A compelling podcast series investigating the gruesome murder of a man in County Offaly that mystified detectives is available on all podcast platforms.
The Irish History Podcast launched the first episode of its six-part series - "The Road to Oldcroghan" - in Oct 2020. The series examines the case of a brutal and infamous murder that began in Croghan, Offaly, in May 2003 when a mutilated male body was found in a peat bog.
The male victim had been badly tortured; the body was found decapitated and disemboweled with stab wounds to the chest and both nipples sliced through.
The murder was, in fact, a ritual killing and attracted a great level of interest over the next 18 months. Gardaí, journalists, and former state pathologist Marie Cassidy all flocked to the area to investigate the gruesome killing.
As it transpired, the murder was not recent. In fact, the murder didn't even take place in the last thousand years. Instead, the man was estimated to have died around 375BC, placing the death during Ireland's Iron Age.
The news piqued public interest and made the case even more intriguing and the Irish History Podcast's new series attempts to delve deeper into the compelling story.
In the first episode of the series, host Fin Dwyer interviews Kevin Barry, a peat worker who found the body back in 2003 while digging drainage ditches at Clonearl Bog. Barry made the shocking discovery when he saw an arm protruding from the bucket of his digger.
Dwyer also speaks with Marie Cassidy, the former state pathologist who investigated the murder, in addition to local and international crime experts in the later episodes of the gripping podcast.
"This was unquestionably one of the strangest murders not only in Offaly’s history but Irish history," Dwyer said. "I was absorbed not only by the investigation into the victim but also how his story also relates to the challenges that lie ahead for Co Offaly as the country transitions away from peat extraction."
Damien Lawlor, an Offaly historian and expert in the Croghan case, said that the Offaly village is steeped in neolithic history.

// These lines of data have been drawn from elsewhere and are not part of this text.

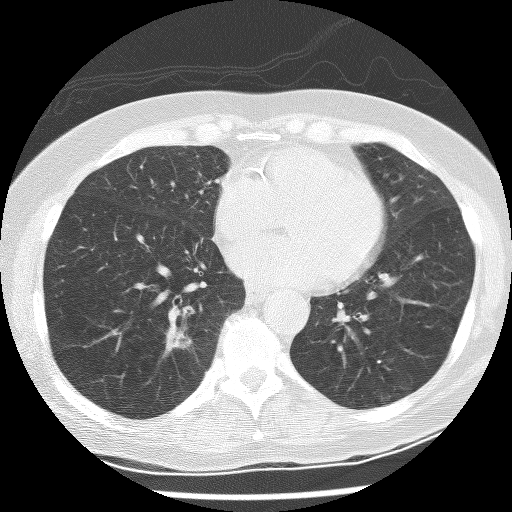
Low-dose screening chest CT, one axial slice. Position 99 of 247 along the scan axis. Reconstruction kernel BONE. Lung window (W 1500 / L -600 HU). 2.5 mm slice thickness. 512 × 512 image matrix.
Annotated regions visible in this slice (expert manual segmentation):
- lesion 1 (tumor, lower lobe of right lung): bounding box [x1, y1, x2, y2] px = [162, 326, 193, 358]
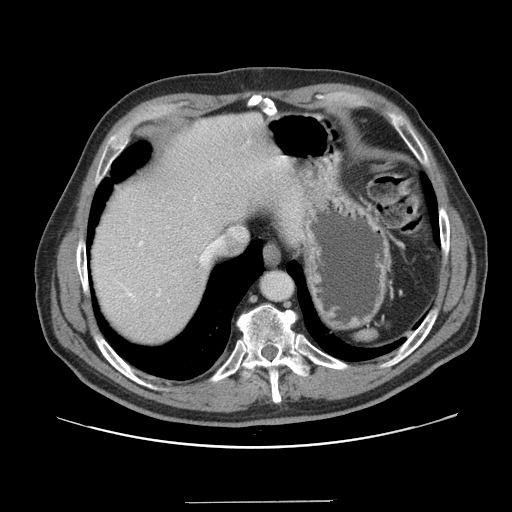
Contrast-enhanced abdominal CT, one axial slice; position 133 of 151 along the scan axis; 120 kVp; intravenous contrast given; soft-tissue window (W 400 / L 40 HU); 512 × 512 image matrix. From the clinical record (not read from this slice): patient: male, age 41 years at operation; diagnosis: colorectal cancer liver metastases, imaged before liver resection; multiple liver metastases: no; largest metastasis: 2.1 cm; disease in both lobes: no.
Outlined on this slice (manually delineated by an expert):
- hepatic veins: box from (x=200, y=239) to (x=221, y=261) px
- liver: (x=91, y=114)–(x=305, y=347)
- planned liver remnant (the part of the liver to remain after resection): (x=91, y=130)–(x=243, y=347)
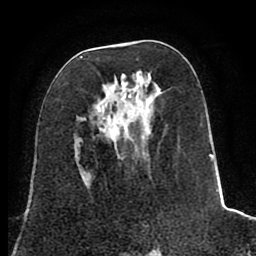
Breast MRI (dynamic contrast-enhanced), one axial slice. Slice 35 of 80 in the series (ordered by position). Cropped to one breast. Dynamic contrast-enhanced series, time point 2 of 8 at this slice position (early post-contrast). 1.5 T. TE 2.6 ms, TR 5.6 ms. 256 × 256 image matrix. Female patient.
Annotated regions visible in this slice (semi-automatic segmentation, software-assisted and operator-edited):
- enhancing-tissue mask used for the functional tumour volume (all voxels passing the contrast-enhancement thresholds inside the analysis volume; usually the tumour): box from (x=80, y=56) to (x=220, y=227) px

"No one expected to hear that a body was dug out of a bog in Croghan!" Lawlor said. "Croghan has a rich history. There is a passage tomb on top of the hill. There are also a large number of prehistoric sites spanning the Neolithic, Bronze Age, and Iron Age spread across the bogs that surround the hill.
"In addition, there are the remnants of the castle of Offaly’s chieftains, the O’Connor’s, with the remains of a medieval village nearby."